Three nodes. Phone for control. Local machine for intelligence. Server for compute. Simple, robust, and it works whether you're in the lab or on a beach.
What You'll Build in This Guide
This guide walks you through building this system from scratch, one chapter at a time.
Chapter 2: Remote Access — You'll set up SSH keys, configure your connections, install Tailscale for mesh networking, and connect to your server from your phone using Termius. By the end, you can reach your machines from anywhere.
Chapter 3: Persistent Sessions — You'll learn tmux, the tool that makes everything else possible. Your processes survive disconnections, your sessions persist across reboots, and you never lose a training run to a dropped SSH connection again.
Chapter 4: Network & Proxy — You'll configure SSH multiplexing so multiple connections share a single tunnel, and set up port forwarding for servers that need a proxy to reach the outside world.
Chapter 5: Claude Code Setup — You'll install Claude Code, authenticate with the API, understand the costs, and get it running inside tmux so it's always available.
Chapter 6: Teaching Your AI — You'll write CLAUDE.md files that teach Claude Code about your specific servers, GPU layouts, conda environments, and research conventions. This is where a generic AI becomes your research assistant.
Chapter 7: Automation — You'll set up hooks, watchdog monitoring, and periodic health checks. This is the chapter where Claude Code goes from a tool you talk to into a system that acts on its own.
Chapter 8: Research Workflow — You'll see the complete pipeline: from idea to code to training to results, with Claude Code orchestrating every step.

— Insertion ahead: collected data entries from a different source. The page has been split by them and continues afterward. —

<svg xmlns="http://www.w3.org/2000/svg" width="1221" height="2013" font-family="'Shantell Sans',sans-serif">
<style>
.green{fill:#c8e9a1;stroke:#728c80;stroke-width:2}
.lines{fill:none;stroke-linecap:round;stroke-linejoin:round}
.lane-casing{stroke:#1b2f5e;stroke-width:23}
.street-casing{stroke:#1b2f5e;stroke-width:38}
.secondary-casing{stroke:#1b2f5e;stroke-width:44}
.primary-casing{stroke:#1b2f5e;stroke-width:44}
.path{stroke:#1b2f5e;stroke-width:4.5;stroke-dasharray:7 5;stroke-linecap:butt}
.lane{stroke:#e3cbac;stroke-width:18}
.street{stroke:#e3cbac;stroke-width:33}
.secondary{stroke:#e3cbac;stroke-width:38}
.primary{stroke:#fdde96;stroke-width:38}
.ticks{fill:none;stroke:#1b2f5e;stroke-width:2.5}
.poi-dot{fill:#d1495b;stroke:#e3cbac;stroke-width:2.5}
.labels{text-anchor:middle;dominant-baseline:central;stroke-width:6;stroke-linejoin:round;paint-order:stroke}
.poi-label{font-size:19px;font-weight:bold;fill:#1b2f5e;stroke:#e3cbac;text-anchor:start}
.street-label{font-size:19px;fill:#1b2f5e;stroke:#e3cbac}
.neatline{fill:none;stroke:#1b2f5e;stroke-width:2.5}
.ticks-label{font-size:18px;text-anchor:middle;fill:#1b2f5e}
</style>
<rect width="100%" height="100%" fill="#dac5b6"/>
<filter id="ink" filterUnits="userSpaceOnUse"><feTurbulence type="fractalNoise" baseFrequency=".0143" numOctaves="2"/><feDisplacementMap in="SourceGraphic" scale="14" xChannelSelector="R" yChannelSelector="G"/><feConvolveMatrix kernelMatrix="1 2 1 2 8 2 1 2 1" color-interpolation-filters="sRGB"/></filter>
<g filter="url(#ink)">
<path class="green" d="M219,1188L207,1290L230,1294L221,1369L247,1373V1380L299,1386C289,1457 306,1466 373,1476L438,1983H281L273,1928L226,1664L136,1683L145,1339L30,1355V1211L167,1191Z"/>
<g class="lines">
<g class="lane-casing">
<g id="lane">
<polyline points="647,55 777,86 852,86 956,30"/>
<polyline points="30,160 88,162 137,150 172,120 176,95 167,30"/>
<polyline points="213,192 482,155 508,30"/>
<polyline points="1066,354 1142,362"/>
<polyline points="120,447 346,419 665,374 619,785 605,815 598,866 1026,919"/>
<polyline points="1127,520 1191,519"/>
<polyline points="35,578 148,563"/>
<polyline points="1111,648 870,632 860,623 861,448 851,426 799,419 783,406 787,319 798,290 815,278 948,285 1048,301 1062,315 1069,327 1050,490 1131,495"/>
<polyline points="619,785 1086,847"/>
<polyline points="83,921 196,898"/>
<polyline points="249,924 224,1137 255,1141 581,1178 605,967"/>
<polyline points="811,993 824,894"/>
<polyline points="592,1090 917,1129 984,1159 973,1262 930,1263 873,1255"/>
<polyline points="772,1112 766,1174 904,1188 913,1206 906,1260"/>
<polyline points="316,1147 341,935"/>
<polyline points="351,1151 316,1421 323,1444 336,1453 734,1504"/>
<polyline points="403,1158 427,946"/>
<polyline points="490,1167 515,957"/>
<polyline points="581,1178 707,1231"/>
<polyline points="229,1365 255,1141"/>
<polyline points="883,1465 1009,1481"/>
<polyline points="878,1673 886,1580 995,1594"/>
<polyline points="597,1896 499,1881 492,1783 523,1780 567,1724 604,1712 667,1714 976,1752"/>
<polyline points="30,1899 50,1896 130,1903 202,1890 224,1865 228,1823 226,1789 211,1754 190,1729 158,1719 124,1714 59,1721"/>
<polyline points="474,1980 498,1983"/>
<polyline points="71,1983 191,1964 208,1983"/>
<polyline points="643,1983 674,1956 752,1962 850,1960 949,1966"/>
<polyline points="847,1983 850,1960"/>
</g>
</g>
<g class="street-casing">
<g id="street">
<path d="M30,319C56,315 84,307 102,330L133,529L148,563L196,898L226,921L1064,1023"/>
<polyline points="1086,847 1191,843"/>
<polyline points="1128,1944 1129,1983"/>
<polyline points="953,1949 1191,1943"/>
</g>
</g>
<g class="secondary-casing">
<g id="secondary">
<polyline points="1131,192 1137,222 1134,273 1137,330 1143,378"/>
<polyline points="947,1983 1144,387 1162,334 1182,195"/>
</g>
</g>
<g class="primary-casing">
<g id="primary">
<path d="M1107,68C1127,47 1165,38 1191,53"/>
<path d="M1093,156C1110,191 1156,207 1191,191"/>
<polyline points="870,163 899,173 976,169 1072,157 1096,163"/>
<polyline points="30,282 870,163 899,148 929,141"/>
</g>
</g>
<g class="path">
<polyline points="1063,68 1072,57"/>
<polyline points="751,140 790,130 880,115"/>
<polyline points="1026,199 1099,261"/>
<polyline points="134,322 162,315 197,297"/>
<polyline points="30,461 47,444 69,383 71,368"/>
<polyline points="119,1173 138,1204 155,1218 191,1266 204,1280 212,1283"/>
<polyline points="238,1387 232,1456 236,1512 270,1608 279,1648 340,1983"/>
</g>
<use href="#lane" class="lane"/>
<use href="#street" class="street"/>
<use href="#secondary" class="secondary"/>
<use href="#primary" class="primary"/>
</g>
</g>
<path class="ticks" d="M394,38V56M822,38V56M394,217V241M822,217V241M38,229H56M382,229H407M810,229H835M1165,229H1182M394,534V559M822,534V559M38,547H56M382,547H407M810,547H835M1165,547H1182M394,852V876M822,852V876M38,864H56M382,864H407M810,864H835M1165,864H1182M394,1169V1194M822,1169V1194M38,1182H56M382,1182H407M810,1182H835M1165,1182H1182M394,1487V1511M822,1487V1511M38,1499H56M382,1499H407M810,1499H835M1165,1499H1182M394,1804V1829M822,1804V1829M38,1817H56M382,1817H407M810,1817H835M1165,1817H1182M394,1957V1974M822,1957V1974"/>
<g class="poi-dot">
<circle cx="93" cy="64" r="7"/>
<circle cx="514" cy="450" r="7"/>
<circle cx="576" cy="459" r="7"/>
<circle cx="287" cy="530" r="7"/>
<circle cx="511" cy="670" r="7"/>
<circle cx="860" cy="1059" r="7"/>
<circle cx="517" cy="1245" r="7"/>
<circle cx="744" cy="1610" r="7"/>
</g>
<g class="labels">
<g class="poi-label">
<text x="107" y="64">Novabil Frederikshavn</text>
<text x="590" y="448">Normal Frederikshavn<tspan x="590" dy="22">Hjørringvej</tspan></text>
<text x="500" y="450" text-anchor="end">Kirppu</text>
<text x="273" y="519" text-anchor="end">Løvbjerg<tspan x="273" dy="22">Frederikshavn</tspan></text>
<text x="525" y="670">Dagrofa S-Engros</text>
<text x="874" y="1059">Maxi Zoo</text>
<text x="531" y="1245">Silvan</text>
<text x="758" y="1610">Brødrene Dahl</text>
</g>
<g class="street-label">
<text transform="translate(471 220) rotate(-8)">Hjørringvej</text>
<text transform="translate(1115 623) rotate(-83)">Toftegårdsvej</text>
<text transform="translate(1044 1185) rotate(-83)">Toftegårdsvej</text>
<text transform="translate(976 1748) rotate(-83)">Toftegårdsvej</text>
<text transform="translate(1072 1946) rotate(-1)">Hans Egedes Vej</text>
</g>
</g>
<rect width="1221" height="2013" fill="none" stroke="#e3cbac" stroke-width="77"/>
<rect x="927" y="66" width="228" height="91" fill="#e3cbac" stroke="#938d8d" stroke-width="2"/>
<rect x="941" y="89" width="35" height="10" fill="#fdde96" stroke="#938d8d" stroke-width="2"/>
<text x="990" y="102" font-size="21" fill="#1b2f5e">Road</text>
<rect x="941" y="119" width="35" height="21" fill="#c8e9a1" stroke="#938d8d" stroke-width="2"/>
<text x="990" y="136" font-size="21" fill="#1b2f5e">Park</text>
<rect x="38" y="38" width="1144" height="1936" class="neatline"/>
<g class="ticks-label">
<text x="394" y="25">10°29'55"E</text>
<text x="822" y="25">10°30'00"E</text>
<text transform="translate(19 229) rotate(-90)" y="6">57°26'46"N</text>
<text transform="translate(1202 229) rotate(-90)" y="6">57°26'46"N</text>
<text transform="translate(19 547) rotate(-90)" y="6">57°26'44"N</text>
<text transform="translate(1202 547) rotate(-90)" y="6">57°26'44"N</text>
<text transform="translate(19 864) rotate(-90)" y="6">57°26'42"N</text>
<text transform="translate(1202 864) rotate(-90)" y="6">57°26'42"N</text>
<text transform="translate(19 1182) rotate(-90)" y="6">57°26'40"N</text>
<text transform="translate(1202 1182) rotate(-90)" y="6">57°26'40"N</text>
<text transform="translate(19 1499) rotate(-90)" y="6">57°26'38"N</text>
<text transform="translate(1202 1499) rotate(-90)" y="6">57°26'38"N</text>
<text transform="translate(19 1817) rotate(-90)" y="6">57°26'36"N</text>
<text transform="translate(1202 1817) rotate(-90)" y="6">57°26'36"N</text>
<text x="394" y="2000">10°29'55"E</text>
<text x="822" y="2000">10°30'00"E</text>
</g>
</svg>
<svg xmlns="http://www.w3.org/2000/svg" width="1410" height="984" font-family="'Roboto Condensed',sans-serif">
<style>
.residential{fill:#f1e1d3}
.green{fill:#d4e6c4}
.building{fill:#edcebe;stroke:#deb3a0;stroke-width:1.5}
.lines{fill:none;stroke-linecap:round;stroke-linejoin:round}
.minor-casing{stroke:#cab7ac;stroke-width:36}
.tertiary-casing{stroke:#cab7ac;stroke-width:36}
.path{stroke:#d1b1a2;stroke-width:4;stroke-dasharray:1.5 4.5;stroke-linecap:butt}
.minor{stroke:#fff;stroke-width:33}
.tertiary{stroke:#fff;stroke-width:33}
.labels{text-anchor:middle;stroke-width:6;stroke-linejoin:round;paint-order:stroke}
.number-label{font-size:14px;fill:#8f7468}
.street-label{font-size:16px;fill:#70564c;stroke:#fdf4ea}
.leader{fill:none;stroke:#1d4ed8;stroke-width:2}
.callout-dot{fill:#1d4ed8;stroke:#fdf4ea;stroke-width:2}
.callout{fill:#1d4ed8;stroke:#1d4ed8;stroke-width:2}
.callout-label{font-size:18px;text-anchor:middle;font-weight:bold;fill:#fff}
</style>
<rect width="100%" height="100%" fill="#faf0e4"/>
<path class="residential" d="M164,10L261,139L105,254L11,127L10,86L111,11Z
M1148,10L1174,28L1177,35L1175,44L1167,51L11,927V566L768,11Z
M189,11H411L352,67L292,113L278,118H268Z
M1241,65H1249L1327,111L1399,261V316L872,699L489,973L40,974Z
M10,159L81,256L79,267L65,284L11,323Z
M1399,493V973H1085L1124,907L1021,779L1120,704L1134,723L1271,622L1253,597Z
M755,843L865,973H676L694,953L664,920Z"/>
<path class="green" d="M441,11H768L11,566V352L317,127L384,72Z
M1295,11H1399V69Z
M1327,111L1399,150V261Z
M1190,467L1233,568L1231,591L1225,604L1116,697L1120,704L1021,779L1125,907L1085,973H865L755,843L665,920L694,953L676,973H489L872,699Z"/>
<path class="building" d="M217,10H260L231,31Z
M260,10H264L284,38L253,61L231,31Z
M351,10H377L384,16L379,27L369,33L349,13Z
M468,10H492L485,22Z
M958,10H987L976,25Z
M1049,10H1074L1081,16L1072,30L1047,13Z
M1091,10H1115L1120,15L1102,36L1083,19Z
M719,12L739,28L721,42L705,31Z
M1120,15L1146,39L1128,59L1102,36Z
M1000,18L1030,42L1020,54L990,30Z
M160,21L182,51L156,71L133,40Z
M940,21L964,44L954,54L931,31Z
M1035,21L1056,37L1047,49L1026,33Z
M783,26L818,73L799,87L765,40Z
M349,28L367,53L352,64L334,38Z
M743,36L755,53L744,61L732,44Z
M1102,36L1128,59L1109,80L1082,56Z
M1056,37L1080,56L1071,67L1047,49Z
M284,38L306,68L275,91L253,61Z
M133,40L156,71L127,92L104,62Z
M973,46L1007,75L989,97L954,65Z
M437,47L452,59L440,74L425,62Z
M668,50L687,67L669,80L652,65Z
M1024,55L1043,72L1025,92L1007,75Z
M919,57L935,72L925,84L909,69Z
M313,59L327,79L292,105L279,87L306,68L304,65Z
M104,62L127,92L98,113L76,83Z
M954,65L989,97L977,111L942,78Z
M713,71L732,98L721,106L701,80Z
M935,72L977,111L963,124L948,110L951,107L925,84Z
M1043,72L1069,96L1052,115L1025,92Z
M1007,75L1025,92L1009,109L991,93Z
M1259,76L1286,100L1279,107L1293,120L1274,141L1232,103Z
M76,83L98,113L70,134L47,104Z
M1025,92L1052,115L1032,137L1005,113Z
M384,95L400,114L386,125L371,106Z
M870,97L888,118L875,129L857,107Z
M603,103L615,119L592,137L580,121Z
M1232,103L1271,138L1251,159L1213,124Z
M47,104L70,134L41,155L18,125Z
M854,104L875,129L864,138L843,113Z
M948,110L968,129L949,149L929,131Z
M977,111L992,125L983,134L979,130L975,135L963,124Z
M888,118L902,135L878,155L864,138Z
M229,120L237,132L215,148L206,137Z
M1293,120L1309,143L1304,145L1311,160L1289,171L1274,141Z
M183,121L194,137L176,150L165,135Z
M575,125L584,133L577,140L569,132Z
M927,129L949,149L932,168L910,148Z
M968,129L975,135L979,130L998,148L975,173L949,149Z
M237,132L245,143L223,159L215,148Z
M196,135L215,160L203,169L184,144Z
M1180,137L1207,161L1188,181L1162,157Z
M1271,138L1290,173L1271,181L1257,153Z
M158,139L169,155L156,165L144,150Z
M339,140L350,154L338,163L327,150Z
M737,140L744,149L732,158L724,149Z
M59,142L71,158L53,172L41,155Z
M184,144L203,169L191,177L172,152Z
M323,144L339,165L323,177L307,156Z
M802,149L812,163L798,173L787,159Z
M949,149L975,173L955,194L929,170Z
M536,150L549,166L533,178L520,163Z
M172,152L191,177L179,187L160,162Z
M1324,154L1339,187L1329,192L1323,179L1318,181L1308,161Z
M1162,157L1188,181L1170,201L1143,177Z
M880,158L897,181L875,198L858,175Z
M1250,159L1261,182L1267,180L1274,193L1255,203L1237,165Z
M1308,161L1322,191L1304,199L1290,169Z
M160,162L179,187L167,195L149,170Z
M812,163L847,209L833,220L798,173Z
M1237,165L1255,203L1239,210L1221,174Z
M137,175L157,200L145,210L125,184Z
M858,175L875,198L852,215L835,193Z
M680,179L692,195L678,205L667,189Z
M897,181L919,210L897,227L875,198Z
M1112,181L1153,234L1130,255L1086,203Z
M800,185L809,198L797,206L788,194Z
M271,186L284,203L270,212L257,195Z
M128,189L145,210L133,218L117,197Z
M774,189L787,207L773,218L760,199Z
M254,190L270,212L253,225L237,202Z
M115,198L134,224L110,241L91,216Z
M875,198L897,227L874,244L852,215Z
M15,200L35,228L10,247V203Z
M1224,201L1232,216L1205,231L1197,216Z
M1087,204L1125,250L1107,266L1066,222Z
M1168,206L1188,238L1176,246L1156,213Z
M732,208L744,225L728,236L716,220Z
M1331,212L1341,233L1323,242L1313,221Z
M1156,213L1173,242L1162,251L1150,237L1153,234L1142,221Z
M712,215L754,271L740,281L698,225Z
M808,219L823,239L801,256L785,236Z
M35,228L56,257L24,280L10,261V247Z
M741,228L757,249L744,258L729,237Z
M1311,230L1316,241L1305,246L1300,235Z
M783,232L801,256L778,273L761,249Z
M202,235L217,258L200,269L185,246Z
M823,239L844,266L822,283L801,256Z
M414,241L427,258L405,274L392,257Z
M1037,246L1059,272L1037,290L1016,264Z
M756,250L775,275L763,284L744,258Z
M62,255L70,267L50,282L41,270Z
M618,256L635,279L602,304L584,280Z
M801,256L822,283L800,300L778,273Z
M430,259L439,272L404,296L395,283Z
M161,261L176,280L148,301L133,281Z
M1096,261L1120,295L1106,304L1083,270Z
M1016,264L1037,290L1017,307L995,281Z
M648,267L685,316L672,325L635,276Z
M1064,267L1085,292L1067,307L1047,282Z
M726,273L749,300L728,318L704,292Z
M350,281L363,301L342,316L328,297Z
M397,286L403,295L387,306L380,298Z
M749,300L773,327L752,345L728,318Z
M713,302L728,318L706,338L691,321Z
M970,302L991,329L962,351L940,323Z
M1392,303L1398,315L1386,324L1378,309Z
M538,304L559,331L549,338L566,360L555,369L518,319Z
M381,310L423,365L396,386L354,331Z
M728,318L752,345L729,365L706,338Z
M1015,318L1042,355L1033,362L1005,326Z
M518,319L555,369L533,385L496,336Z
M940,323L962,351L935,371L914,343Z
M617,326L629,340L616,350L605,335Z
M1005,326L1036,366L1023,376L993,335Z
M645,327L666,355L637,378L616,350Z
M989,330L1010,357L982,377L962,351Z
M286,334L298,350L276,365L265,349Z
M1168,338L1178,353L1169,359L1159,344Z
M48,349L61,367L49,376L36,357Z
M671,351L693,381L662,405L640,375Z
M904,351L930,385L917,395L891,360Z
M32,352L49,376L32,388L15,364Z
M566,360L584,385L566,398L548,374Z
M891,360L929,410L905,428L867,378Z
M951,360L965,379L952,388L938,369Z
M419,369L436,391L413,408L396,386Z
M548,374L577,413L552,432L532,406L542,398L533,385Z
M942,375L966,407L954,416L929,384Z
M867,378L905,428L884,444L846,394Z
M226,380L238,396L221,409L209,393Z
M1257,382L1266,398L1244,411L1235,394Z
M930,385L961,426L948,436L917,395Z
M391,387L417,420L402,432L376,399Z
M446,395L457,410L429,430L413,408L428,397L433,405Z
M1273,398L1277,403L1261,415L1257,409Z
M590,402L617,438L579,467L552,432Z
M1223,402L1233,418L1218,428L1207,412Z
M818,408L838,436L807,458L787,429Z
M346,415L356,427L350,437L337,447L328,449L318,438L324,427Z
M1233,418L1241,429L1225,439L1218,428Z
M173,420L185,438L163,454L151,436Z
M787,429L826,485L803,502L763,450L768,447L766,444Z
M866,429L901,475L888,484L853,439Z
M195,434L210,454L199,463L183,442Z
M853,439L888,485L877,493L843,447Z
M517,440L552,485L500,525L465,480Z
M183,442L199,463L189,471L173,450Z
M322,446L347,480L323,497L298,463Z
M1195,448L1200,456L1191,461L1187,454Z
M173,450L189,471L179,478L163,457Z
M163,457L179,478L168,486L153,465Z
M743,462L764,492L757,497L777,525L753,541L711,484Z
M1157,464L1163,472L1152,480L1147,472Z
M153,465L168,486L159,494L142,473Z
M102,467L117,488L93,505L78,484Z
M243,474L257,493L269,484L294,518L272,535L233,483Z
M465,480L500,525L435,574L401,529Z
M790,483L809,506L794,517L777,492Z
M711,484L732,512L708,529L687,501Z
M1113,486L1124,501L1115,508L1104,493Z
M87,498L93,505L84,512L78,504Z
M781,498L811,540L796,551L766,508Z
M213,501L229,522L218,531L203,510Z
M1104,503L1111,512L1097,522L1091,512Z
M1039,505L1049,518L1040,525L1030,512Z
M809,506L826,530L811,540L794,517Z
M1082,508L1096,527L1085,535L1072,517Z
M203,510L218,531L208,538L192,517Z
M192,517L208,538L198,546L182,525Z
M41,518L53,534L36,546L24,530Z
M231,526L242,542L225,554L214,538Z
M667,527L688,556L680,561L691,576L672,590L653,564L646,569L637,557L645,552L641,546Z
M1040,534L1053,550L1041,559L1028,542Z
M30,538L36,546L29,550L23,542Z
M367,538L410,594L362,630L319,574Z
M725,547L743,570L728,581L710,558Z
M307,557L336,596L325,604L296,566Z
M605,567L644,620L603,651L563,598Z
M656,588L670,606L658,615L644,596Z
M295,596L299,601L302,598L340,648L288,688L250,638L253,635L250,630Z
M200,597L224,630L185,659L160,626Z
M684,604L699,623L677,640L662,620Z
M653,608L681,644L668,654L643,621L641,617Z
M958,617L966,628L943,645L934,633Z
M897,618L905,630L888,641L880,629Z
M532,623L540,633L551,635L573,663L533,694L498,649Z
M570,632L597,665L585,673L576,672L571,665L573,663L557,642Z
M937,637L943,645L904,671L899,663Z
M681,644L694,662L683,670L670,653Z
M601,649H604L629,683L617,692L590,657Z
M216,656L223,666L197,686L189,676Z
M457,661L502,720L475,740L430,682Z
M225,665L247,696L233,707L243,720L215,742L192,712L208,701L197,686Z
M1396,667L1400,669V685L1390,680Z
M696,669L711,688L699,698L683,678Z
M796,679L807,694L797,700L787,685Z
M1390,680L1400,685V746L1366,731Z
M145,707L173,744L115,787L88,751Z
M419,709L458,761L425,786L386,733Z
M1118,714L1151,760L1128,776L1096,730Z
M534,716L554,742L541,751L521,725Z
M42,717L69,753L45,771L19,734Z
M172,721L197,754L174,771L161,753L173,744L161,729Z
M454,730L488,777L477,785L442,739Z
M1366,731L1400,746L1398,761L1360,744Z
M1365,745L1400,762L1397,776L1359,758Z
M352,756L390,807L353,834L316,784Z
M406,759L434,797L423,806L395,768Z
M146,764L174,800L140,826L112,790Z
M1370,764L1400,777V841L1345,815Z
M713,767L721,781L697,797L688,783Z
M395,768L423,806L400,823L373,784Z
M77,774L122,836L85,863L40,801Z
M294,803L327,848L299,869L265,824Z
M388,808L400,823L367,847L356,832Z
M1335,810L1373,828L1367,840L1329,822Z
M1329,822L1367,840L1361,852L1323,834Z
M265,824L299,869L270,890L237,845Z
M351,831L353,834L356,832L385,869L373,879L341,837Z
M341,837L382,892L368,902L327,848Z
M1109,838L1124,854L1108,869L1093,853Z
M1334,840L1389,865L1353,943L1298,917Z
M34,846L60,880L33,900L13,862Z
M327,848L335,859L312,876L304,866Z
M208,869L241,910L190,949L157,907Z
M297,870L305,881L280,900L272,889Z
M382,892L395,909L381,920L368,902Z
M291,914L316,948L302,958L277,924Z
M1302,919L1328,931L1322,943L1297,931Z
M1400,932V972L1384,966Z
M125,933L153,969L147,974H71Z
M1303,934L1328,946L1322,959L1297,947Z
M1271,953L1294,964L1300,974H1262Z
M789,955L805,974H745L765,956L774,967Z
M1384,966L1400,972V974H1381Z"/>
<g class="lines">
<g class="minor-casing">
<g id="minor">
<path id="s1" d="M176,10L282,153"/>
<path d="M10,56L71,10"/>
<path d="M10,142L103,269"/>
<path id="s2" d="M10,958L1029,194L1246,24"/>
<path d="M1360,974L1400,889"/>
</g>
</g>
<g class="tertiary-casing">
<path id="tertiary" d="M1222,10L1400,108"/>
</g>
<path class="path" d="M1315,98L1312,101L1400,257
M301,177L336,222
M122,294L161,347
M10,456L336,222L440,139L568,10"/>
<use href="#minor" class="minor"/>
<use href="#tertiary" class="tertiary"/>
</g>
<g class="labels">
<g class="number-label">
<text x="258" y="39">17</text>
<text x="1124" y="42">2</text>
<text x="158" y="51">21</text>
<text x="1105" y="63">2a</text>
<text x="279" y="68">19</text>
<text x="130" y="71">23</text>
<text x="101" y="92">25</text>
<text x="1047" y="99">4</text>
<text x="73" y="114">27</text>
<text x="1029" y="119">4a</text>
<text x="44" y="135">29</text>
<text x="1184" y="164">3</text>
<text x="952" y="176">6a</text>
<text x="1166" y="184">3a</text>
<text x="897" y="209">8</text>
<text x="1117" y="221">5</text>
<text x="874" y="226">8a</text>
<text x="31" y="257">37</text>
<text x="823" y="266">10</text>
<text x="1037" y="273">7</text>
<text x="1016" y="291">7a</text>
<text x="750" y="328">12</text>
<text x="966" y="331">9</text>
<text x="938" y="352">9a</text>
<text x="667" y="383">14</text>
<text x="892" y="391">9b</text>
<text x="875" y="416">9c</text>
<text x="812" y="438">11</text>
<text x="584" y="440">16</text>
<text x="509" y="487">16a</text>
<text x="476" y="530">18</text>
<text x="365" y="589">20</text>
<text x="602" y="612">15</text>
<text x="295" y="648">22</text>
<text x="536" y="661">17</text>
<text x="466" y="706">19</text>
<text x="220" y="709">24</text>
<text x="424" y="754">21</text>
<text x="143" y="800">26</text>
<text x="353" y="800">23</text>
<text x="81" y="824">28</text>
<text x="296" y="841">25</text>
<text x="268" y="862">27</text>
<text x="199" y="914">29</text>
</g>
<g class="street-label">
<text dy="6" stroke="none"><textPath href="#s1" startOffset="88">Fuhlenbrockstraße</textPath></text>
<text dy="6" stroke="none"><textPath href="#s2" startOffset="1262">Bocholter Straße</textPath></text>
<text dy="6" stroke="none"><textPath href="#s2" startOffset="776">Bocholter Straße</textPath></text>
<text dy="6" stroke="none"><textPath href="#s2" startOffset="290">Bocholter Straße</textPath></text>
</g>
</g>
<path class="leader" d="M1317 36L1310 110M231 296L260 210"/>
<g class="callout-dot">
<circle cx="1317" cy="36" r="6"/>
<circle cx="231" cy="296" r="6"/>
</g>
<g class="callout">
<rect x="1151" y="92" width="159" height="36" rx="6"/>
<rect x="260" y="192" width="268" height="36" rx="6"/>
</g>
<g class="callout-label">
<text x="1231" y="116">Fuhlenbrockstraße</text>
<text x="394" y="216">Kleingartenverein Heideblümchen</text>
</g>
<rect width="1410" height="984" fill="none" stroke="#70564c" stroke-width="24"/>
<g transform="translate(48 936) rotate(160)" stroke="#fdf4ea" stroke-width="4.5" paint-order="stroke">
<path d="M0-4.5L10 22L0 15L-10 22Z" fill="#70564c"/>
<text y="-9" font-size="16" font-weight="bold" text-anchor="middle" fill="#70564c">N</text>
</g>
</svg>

This is where everything comes together.
Chapter 9: First Experiment — You'll run a real experiment end-to-end. Claude Code writes the training script, syncs it to the server, launches training, monitors it, and delivers results — all while you watch from your phone.
Checkpoint
Draw the three-node architecture on a piece of paper. Label each node: Phone, Local Machine, GPU Server. Write down what each one does. Draw the arrows showing how data flows between them.
If you can explain why the local machine sits in the middle — why the phone doesn't connect directly to the GPU server for AI-assisted research — you understand the system. You'll build it in the next eight chapters.